→ PROBLEM DESCRIPTION
Starting at the line that contains "Given the image: Mask" and ending at the end of the material, write those lines out again with "Wrap output" swapped for "Enclose output" and nothing else changed.

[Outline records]
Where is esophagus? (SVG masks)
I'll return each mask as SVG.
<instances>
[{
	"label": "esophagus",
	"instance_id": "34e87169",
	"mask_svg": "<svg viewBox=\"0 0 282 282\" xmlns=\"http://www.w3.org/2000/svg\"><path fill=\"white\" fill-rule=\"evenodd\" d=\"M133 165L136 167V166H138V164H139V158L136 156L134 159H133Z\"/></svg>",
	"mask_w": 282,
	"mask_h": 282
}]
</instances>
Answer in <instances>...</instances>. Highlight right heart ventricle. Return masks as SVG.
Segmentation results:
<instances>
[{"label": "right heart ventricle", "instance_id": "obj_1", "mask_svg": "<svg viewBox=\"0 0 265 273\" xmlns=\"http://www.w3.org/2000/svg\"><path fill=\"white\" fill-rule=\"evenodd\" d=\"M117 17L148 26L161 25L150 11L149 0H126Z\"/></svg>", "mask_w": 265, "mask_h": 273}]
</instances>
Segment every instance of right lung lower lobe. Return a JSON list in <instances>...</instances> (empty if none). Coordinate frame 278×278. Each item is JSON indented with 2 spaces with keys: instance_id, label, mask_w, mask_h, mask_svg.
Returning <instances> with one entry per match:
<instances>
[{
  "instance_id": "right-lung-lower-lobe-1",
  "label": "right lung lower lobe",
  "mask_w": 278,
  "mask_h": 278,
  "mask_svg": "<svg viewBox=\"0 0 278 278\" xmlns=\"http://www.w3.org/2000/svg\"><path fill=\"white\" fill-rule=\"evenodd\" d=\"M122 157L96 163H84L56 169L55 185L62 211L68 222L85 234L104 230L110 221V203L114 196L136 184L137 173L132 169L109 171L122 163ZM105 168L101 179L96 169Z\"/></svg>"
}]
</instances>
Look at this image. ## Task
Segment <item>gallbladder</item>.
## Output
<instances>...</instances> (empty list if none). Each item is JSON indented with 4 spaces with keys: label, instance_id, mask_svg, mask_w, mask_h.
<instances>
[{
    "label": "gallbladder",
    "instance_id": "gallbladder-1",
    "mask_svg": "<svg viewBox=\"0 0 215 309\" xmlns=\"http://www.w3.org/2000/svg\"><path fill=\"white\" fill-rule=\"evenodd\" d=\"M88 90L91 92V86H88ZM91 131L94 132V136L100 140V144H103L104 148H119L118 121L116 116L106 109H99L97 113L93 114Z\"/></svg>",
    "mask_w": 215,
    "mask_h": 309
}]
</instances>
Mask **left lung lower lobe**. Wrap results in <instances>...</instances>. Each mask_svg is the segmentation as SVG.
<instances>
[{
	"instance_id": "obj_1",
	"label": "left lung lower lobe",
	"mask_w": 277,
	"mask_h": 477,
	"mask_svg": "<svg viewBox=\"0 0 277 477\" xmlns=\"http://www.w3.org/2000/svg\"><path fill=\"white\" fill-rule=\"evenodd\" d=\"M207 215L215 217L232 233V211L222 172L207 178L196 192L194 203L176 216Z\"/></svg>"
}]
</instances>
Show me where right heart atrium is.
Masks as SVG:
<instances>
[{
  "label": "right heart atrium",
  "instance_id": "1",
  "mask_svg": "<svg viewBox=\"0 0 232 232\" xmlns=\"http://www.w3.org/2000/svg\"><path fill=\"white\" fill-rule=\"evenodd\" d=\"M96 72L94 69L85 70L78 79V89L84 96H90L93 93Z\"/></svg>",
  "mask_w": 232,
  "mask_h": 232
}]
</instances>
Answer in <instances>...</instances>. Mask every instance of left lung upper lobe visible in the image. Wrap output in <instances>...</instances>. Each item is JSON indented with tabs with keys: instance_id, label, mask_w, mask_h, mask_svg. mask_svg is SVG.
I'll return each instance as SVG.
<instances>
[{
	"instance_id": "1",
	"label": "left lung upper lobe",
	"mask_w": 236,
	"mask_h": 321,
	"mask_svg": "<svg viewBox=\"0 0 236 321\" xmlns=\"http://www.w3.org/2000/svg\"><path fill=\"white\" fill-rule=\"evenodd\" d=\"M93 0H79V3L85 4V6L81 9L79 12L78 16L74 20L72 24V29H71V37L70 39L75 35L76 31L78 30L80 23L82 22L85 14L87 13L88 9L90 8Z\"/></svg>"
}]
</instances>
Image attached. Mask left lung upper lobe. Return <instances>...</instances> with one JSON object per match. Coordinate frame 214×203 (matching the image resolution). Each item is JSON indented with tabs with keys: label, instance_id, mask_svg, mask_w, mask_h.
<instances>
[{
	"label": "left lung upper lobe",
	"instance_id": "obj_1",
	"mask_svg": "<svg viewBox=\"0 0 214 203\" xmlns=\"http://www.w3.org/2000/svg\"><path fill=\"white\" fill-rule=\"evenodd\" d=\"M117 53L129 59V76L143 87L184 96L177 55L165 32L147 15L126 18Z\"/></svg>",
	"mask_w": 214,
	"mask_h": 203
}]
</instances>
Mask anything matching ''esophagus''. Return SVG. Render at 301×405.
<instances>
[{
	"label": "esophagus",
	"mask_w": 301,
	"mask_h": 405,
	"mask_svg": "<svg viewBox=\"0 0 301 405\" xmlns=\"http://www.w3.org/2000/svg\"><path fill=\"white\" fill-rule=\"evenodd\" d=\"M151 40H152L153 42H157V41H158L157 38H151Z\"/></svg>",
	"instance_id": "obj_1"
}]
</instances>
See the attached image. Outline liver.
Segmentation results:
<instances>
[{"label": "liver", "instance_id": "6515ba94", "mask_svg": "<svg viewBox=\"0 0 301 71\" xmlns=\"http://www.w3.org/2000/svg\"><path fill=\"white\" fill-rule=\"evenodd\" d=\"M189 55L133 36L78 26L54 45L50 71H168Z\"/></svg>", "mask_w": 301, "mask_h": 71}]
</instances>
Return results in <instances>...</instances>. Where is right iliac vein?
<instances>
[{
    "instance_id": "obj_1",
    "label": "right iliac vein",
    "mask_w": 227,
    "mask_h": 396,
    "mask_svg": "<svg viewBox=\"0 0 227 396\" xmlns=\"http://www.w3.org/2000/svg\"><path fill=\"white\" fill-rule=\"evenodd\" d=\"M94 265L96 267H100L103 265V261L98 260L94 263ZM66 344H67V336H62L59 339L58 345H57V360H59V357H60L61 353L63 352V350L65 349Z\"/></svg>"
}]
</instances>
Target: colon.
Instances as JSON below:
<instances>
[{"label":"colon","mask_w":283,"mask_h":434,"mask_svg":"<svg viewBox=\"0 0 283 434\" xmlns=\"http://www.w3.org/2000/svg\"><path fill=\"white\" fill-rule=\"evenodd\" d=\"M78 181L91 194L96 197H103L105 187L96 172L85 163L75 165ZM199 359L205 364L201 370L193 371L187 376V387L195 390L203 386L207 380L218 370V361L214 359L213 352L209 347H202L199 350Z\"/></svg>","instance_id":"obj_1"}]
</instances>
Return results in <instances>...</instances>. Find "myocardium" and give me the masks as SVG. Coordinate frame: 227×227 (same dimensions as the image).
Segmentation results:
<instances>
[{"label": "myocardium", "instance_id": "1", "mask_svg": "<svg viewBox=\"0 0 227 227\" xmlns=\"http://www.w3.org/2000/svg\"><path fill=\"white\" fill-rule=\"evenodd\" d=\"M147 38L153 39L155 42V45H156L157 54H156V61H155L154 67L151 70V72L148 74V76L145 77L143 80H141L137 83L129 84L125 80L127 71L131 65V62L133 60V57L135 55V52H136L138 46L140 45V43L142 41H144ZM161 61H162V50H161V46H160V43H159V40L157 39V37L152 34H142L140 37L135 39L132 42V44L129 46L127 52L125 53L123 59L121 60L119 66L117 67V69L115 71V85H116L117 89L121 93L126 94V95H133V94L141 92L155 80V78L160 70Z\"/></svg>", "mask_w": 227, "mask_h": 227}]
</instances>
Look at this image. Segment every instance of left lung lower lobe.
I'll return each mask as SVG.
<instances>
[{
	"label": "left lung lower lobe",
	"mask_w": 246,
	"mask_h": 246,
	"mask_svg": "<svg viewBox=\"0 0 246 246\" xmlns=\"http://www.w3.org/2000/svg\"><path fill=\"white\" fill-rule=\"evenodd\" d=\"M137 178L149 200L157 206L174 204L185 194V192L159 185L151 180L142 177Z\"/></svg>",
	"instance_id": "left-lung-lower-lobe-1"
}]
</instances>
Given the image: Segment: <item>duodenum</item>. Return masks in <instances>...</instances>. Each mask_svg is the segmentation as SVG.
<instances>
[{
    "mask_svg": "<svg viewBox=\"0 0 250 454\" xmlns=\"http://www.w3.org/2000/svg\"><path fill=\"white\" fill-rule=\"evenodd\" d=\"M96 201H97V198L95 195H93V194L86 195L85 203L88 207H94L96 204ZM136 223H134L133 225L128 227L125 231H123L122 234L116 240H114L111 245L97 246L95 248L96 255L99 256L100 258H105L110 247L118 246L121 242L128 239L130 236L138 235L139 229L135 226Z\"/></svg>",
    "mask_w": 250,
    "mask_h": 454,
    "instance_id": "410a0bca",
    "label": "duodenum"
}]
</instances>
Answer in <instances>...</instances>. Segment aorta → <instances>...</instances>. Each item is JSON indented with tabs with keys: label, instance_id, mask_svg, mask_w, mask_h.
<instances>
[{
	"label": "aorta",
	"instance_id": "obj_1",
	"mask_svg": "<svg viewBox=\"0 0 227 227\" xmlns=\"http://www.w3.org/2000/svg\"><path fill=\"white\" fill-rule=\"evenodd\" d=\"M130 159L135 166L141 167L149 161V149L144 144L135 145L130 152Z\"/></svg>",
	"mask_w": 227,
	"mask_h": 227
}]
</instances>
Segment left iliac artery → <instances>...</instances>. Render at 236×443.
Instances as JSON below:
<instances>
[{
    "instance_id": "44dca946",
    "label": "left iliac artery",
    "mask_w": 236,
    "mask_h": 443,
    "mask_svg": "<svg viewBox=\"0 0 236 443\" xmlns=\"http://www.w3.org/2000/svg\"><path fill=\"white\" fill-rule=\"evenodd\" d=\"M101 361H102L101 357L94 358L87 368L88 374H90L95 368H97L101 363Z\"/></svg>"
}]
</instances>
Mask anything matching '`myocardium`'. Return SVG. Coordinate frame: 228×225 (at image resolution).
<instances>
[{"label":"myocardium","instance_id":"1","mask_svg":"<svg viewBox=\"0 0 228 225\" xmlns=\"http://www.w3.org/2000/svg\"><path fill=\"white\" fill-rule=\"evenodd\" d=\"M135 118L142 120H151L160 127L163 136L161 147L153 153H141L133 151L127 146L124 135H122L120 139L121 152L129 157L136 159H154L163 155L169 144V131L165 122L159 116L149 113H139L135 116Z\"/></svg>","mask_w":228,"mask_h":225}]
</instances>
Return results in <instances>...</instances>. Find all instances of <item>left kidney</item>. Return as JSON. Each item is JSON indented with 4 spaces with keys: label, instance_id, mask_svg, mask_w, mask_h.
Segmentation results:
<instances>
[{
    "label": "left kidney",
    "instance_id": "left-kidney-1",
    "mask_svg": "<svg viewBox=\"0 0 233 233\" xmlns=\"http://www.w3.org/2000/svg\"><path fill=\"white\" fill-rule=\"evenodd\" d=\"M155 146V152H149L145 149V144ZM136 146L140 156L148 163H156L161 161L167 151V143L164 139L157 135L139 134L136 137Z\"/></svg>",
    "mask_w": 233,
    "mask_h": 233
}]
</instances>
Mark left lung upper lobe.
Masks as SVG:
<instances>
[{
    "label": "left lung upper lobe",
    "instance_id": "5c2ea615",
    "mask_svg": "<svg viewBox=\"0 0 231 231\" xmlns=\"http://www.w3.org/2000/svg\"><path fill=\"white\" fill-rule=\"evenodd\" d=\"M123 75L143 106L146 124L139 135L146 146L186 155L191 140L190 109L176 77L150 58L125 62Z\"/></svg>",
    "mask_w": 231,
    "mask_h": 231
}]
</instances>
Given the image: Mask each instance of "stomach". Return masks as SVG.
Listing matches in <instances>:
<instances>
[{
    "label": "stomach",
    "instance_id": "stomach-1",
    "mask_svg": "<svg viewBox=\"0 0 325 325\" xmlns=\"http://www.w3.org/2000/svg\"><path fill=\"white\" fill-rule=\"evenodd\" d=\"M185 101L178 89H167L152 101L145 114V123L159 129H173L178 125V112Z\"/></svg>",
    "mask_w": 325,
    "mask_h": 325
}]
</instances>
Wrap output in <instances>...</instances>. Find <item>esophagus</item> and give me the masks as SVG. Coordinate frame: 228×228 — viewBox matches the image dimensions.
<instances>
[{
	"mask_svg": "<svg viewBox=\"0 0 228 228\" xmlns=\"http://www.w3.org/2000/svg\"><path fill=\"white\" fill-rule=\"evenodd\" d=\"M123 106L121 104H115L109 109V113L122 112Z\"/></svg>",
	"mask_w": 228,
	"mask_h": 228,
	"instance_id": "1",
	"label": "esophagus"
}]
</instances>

→ FULL RESPONSE
Given the image: Mask each instance of "stomach". Return masks as SVG.
Listing matches in <instances>:
<instances>
[{
    "label": "stomach",
    "instance_id": "stomach-1",
    "mask_svg": "<svg viewBox=\"0 0 325 325\" xmlns=\"http://www.w3.org/2000/svg\"><path fill=\"white\" fill-rule=\"evenodd\" d=\"M185 101L178 89H167L152 101L145 114V123L159 129H173L178 125V112Z\"/></svg>",
    "mask_w": 325,
    "mask_h": 325
}]
</instances>
Enclose output in <instances>...</instances>. Find <item>esophagus</item> and give me the masks as SVG. Coordinate frame: 228×228 — viewBox matches the image dimensions.
<instances>
[{
	"mask_svg": "<svg viewBox=\"0 0 228 228\" xmlns=\"http://www.w3.org/2000/svg\"><path fill=\"white\" fill-rule=\"evenodd\" d=\"M123 106L121 104H115L109 109V113L122 112Z\"/></svg>",
	"mask_w": 228,
	"mask_h": 228,
	"instance_id": "1",
	"label": "esophagus"
}]
</instances>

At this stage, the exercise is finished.